Published in Paris in 1625, ‘De Jure Belli ac Pacis’ had a considerable impact. Grotius was not the first one to deal with the matter, but his book is so much superior to the ones of his predecessors that it is fair to make start, with him, legal speculation on the laws of war and on international law in general.”

The impact of this work was considerable, both on doctrine and on international practice: many of his opinions on such and such precise points are still today ‘jus receptum’ in the international reports. Heir to the scientific and critical thought from the Renaissance, Grotius is, by this work, at the origin of all the theories of natural law as well as the rationalist concept, from Locke to Rousseau. He directly inspired Vico who called Grotius ‘the jurisconsult of the human kind’; his work is one of the great masterpieces of the 17th century thought, between the Dialogue on the Two Chief Systems of the World by Galileo Galilei and the Discourse on the Method by Descartes.

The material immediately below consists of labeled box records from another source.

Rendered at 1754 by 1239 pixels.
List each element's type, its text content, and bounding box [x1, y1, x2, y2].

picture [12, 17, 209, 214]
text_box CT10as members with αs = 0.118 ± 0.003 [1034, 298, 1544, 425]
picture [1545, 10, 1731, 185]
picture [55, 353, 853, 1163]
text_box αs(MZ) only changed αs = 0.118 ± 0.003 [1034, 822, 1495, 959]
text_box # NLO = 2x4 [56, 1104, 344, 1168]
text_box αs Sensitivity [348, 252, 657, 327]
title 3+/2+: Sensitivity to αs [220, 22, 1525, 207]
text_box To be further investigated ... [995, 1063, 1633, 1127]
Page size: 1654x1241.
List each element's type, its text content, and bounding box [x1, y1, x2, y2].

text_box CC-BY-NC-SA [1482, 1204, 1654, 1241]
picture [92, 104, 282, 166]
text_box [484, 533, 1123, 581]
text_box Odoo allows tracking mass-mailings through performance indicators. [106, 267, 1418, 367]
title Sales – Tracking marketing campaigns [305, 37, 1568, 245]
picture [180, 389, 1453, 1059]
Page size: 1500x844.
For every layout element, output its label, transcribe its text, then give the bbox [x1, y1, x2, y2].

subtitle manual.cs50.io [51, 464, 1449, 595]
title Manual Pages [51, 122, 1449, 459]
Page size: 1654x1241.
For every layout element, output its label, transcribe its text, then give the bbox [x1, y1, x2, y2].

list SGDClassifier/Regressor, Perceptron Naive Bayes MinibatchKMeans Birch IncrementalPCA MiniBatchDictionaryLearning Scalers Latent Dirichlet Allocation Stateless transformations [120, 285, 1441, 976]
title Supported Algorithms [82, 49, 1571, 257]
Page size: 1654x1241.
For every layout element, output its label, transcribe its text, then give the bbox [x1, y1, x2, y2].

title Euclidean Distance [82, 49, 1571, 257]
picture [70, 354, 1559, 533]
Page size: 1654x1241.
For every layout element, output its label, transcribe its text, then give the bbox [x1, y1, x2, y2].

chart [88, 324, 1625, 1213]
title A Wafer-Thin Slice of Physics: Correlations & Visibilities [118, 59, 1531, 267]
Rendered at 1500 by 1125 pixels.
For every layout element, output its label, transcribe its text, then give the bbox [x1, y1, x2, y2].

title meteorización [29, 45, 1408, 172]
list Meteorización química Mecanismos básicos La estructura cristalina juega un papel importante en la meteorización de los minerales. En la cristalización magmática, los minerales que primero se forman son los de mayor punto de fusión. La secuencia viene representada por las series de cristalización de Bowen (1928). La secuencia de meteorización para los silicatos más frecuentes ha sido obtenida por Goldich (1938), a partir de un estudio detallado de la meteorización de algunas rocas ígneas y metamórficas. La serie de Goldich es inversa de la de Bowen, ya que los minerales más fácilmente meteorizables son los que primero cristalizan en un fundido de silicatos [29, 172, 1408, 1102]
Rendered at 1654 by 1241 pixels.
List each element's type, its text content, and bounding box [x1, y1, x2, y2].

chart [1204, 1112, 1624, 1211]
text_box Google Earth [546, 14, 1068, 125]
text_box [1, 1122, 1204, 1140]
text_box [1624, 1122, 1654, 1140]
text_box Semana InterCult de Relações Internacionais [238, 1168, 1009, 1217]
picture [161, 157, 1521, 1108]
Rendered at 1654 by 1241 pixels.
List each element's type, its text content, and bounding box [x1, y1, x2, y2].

Ter-Meulen identifies three states of the first edition. Most copies are composed of various elements from the different states since the bookseller required the book to be ready for the Frankfurt fair and therefore made the bookbinders hurry. Thus the present copy includes the errata, which belongs to the 3rd state, but the leaves 487-490 are in the first state. That was also the case of the copy with ex-dono to Lord Herbert of Cherbury sold for £ 101 000 (that is to say approximately 153 000 €) by Christie’s London on June 2nd, 2004. (The spine of the binding of this copy was much restored, the lettering-piece was modern and the binding English).

A precious copy which belonged to a scholar of that time who covered the margins of the volume with finely handwritten Latin notes in black ink. The volume bears at the back of the title-page the stamp of the « Herzogl. Bibliothek Neustrelitz » and the ex libris E. Becker dated 1817. Another handwritten ex libris was cut out in the lower white margin of the title-page.

A very fine copy preserved in its old binding in overlapping vellum.